• _Problem to solve_
Except for the pictures, reproduce the records word for word.

• _Provided entries_
^^^^^^^^
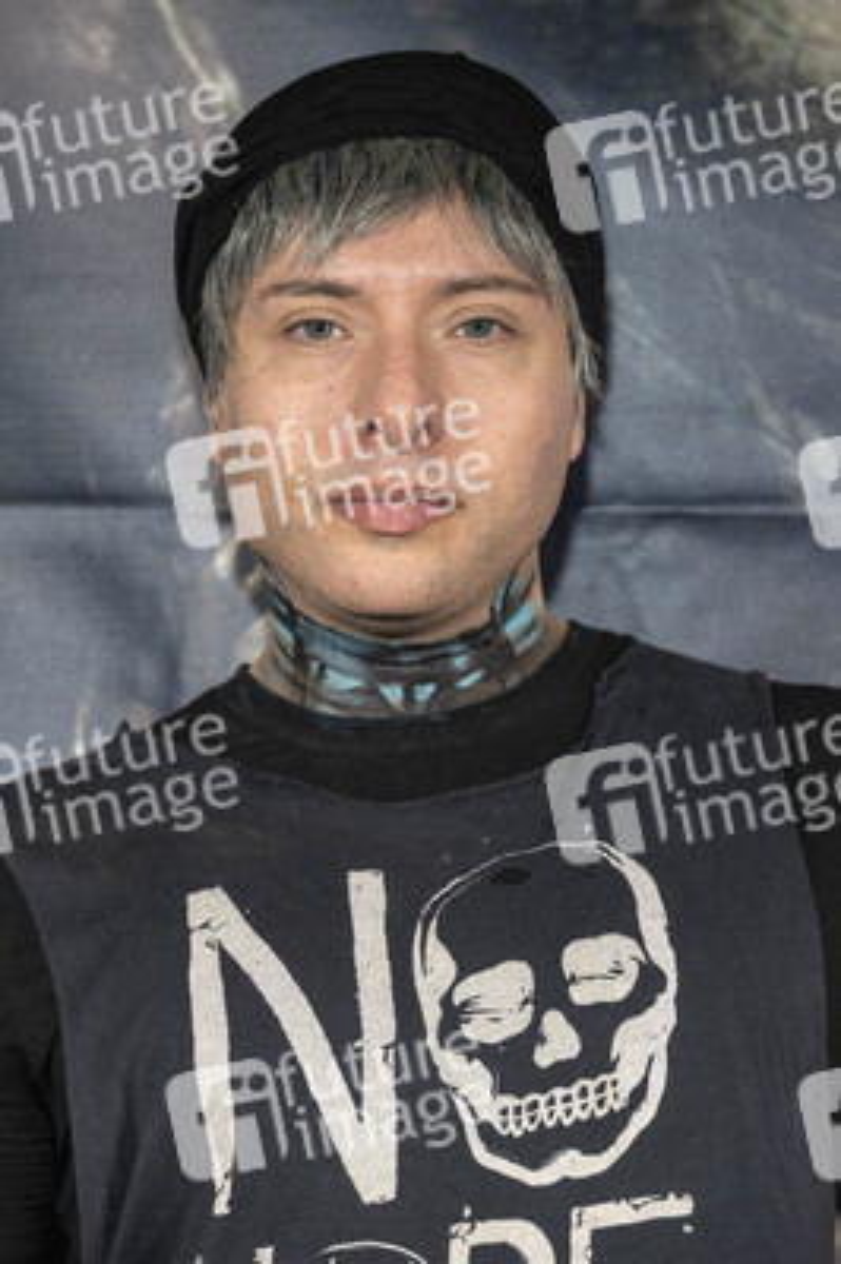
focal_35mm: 105
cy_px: 632
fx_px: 3685
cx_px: 420
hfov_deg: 13.0
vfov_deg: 19.5
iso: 800
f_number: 5.6
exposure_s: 1/200
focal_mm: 105
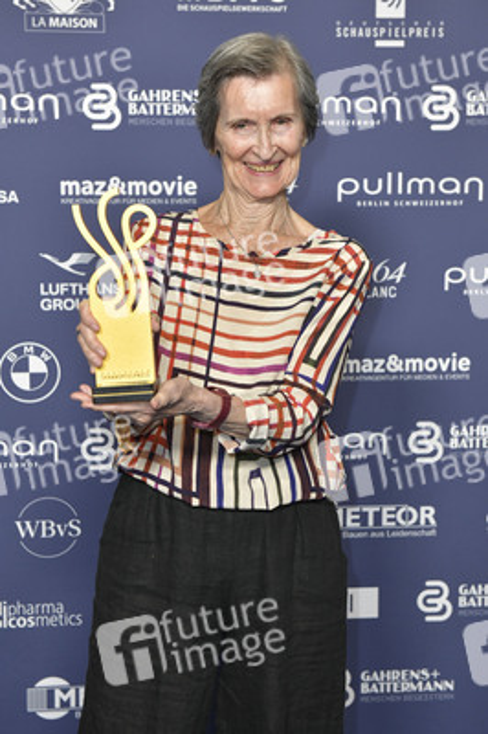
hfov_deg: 24.2
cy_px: 367
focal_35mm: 56
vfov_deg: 35.7
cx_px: 244
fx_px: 1141
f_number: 6.3
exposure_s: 1/250
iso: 2000
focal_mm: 56
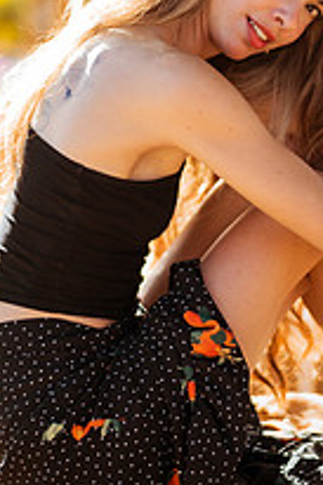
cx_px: 262
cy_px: 141
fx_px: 1712
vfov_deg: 16.1
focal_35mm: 127
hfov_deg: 10.7
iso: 50
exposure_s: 1/800
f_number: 1.4
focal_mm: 58
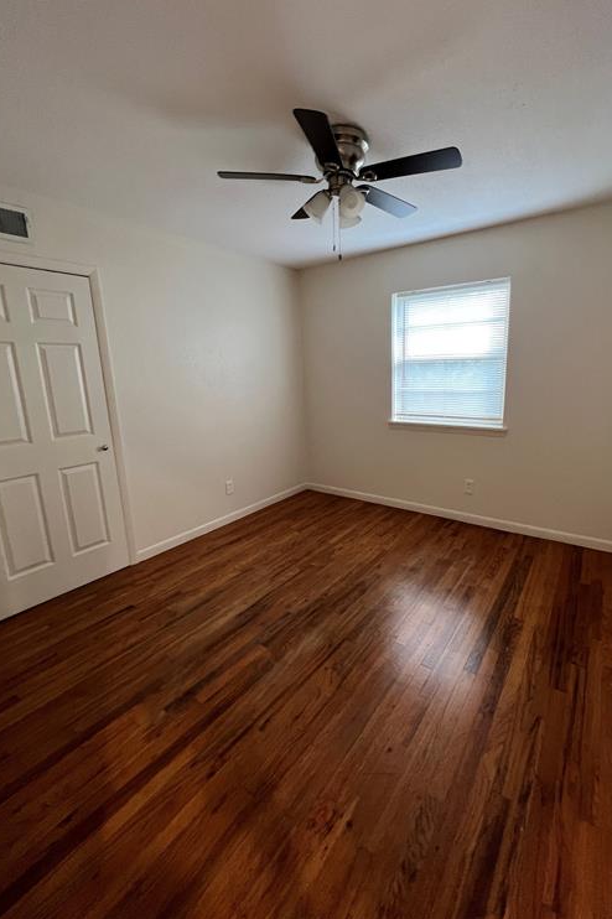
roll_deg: +2.6
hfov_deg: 81.1
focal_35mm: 14
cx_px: 325
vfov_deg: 104.2
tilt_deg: -11.0
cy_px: 446
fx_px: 357
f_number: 1.8
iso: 250
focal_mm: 1.57
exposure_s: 1/41
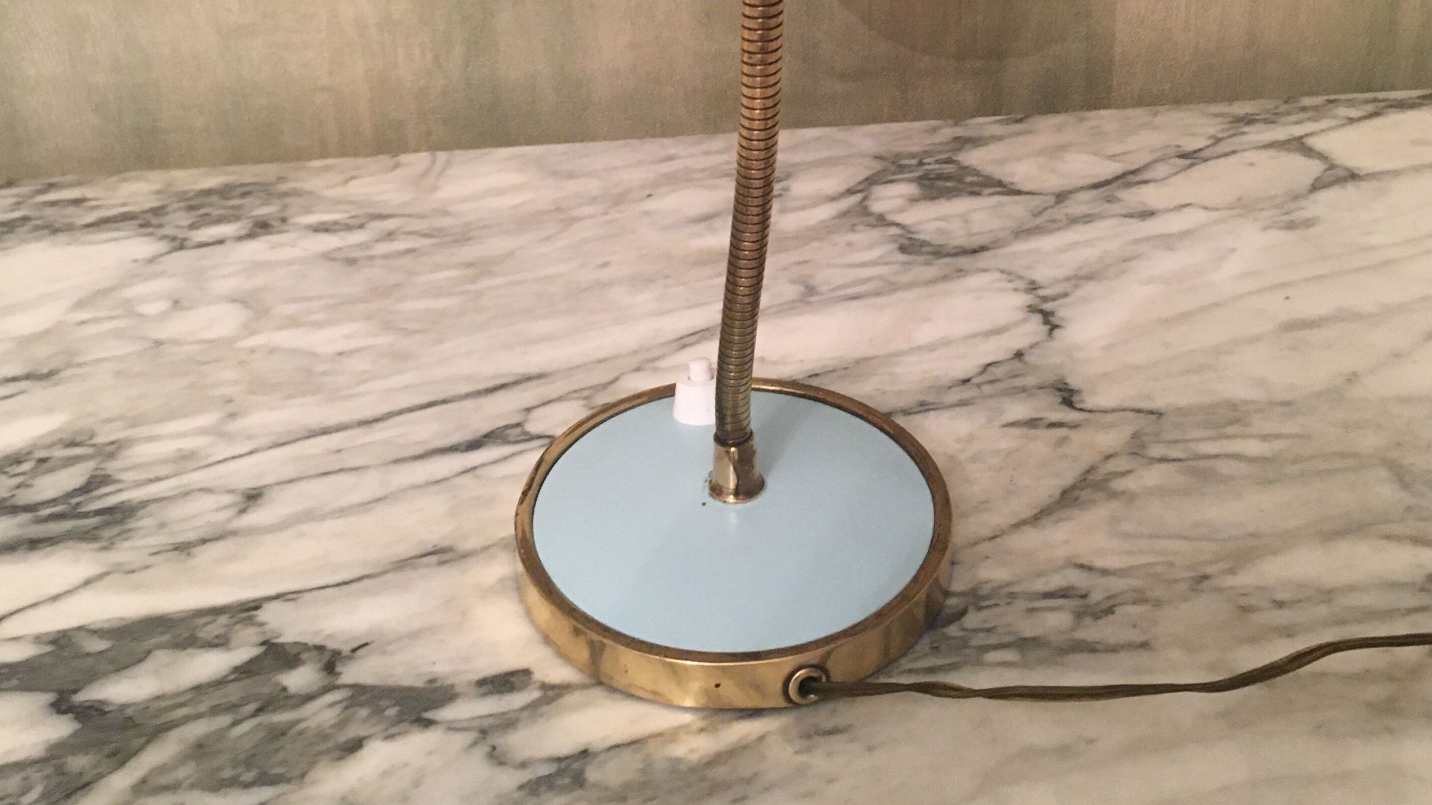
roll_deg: +1.3
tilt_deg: -23.4
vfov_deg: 25.4
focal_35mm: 45
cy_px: 33
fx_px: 1709
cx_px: 751
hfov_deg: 45.5
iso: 200
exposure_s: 1/33
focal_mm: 4.15
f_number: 2.2
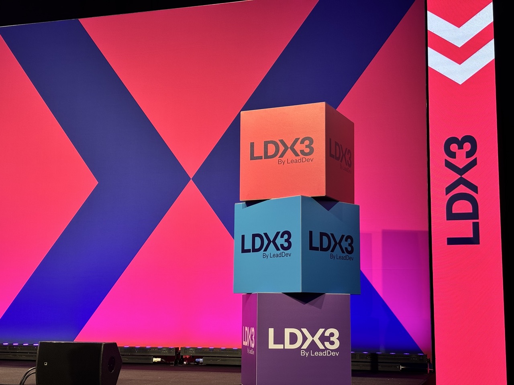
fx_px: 772
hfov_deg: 36.8
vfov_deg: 28.0
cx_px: 257
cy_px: 192
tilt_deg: +8.8
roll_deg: -1.1
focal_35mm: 52
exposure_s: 1/50
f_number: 1.6
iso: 40
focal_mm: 5.96
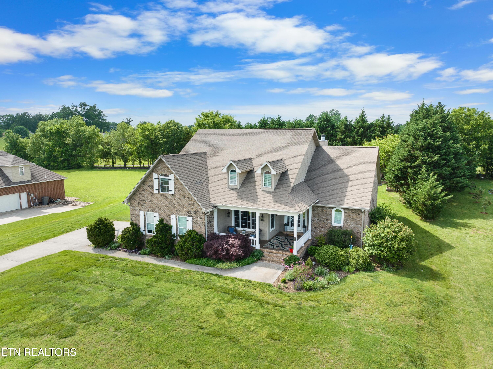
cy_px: 184
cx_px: 246
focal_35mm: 24
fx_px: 342
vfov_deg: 56.8
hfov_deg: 71.6
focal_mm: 12.29
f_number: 2.8
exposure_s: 1/500
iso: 260
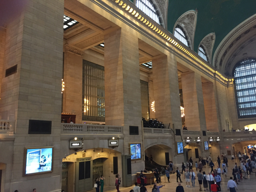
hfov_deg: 61.7
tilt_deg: +13.2
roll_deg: +0.7
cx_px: 128
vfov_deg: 48.2
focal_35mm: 29
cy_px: 96
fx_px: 214
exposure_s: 1/30
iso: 250
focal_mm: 4.15
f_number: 2.2
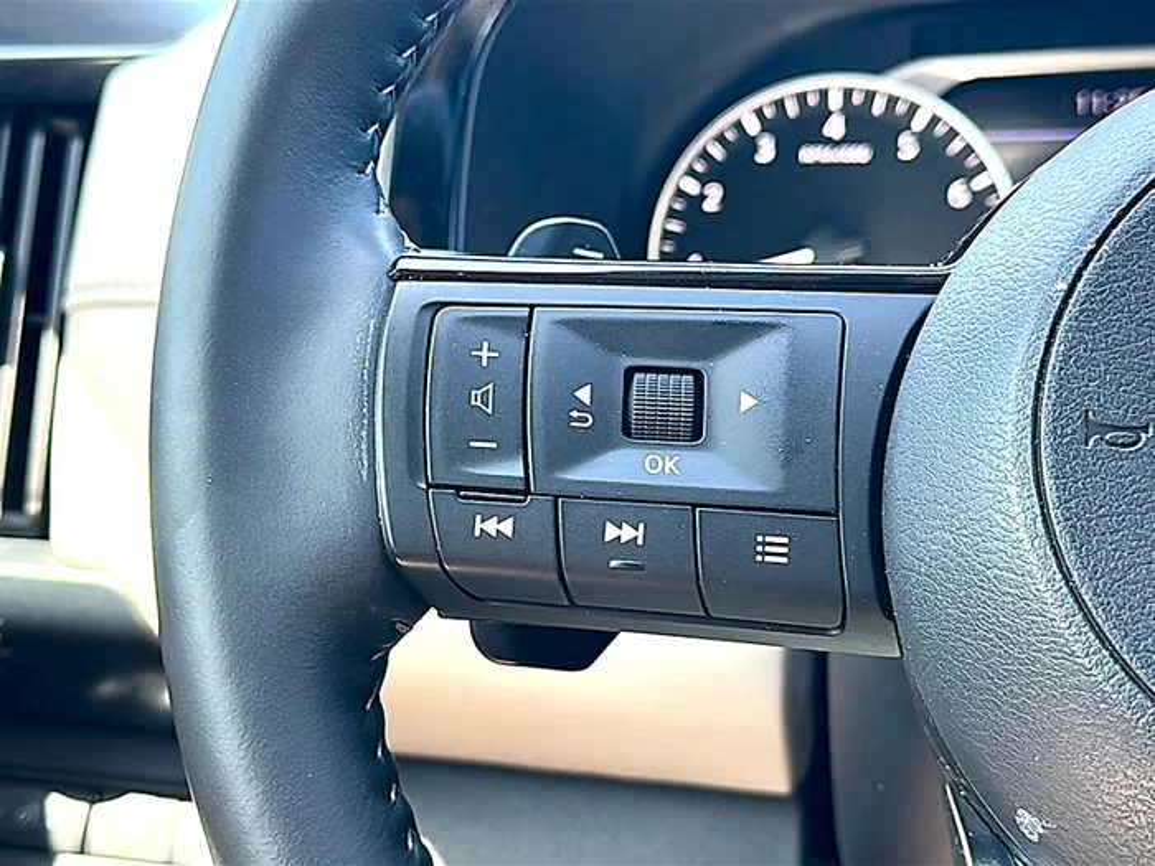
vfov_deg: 30.9
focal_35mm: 47
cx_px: 578
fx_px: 1568
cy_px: 433
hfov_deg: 40.4
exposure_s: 1/108
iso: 100
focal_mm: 6.86
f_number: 1.78
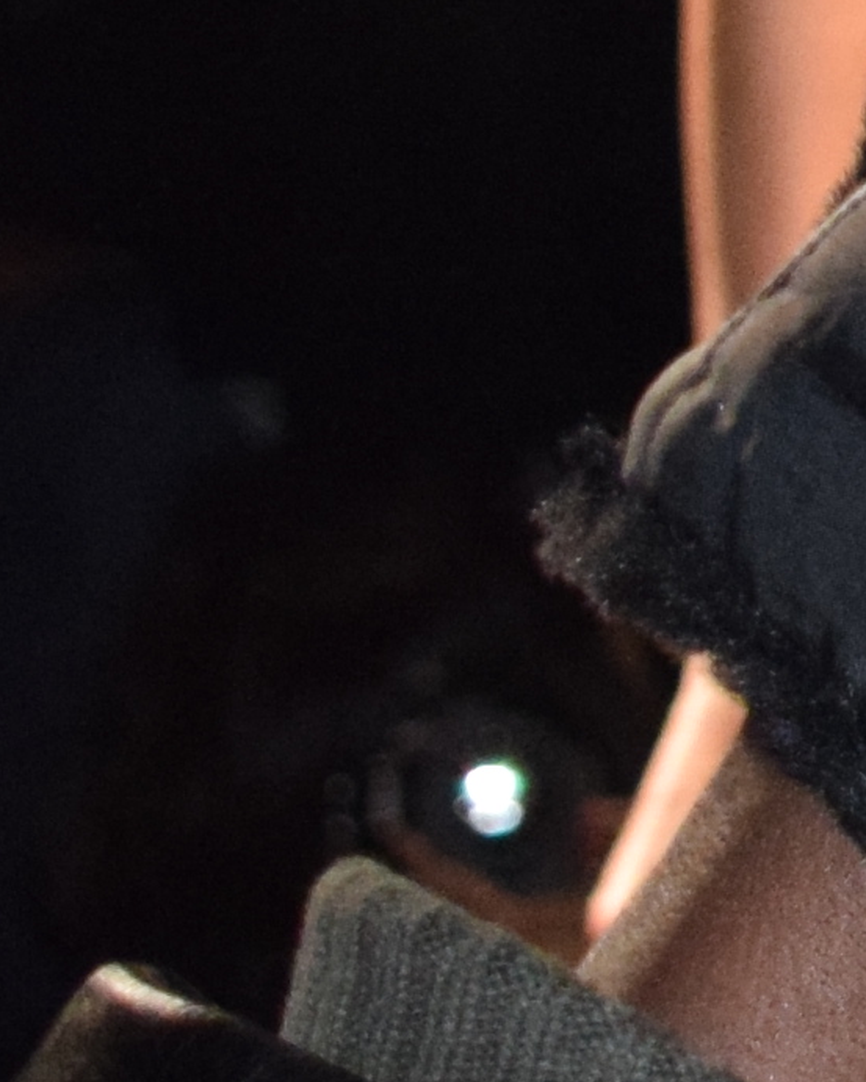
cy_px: -1769
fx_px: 19571
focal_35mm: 611
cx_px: 3528
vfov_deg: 3.1
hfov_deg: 2.5
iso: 1600
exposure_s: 1/60
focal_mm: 50
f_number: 5.6
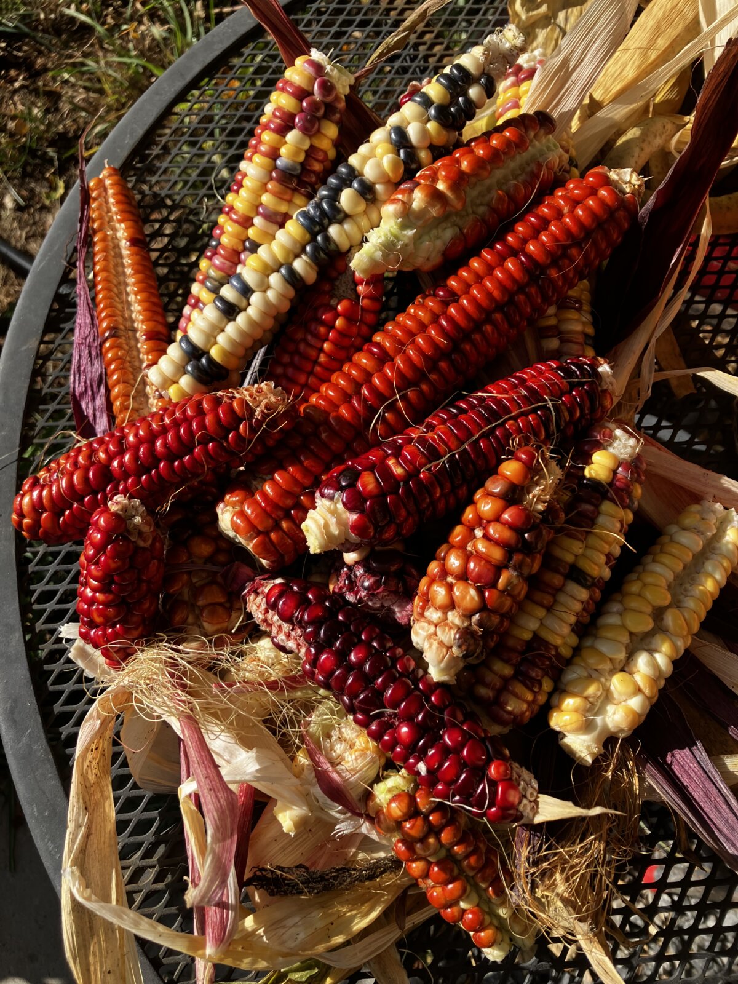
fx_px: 796
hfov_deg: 49.7
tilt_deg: -69.2
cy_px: 492
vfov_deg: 63.4
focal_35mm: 28
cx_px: 369
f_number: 1.8
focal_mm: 3.99
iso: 32
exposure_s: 1/952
^^^^^^^^
• _Result for this exercise_
focal_35mm: 105
cy_px: 632
fx_px: 3685
cx_px: 420
hfov_deg: 13.0
vfov_deg: 19.5
iso: 800
f_number: 5.6
exposure_s: 1/200
focal_mm: 105
hfov_deg: 24.2
cy_px: 367
focal_35mm: 56
vfov_deg: 35.7
cx_px: 244
fx_px: 1141
f_number: 6.3
exposure_s: 1/250
iso: 2000
focal_mm: 56
cx_px: 262
cy_px: 141
fx_px: 1712
vfov_deg: 16.1
focal_35mm: 127
hfov_deg: 10.7
iso: 50
exposure_s: 1/800
f_number: 1.4
focal_mm: 58
roll_deg: +2.6
hfov_deg: 81.1
focal_35mm: 14
cx_px: 325
vfov_deg: 104.2
tilt_deg: -11.0
cy_px: 446
fx_px: 357
f_number: 1.8
iso: 250
focal_mm: 1.57
exposure_s: 1/41
roll_deg: +1.3
tilt_deg: -23.4
vfov_deg: 25.4
focal_35mm: 45
cy_px: 33
fx_px: 1709
cx_px: 751
hfov_deg: 45.5
iso: 200
exposure_s: 1/33
focal_mm: 4.15
f_number: 2.2
fx_px: 772
hfov_deg: 36.8
vfov_deg: 28.0
cx_px: 257
cy_px: 192
tilt_deg: +8.8
roll_deg: -1.1
focal_35mm: 52
exposure_s: 1/50
f_number: 1.6
iso: 40
focal_mm: 5.96
cy_px: 184
cx_px: 246
focal_35mm: 24
fx_px: 342
vfov_deg: 56.8
hfov_deg: 71.6
focal_mm: 12.29
f_number: 2.8
exposure_s: 1/500
iso: 260
hfov_deg: 61.7
tilt_deg: +13.2
roll_deg: +0.7
cx_px: 128
vfov_deg: 48.2
focal_35mm: 29
cy_px: 96
fx_px: 214
exposure_s: 1/30
iso: 250
focal_mm: 4.15
f_number: 2.2
vfov_deg: 30.9
focal_35mm: 47
cx_px: 578
fx_px: 1568
cy_px: 433
hfov_deg: 40.4
exposure_s: 1/108
iso: 100
focal_mm: 6.86
f_number: 1.78
cy_px: -1769
fx_px: 19571
focal_35mm: 611
cx_px: 3528
vfov_deg: 3.1
hfov_deg: 2.5
iso: 1600
exposure_s: 1/60
focal_mm: 50
f_number: 5.6
fx_px: 796
hfov_deg: 49.7
tilt_deg: -69.2
cy_px: 492
vfov_deg: 63.4
focal_35mm: 28
cx_px: 369
f_number: 1.8
focal_mm: 3.99
iso: 32
exposure_s: 1/952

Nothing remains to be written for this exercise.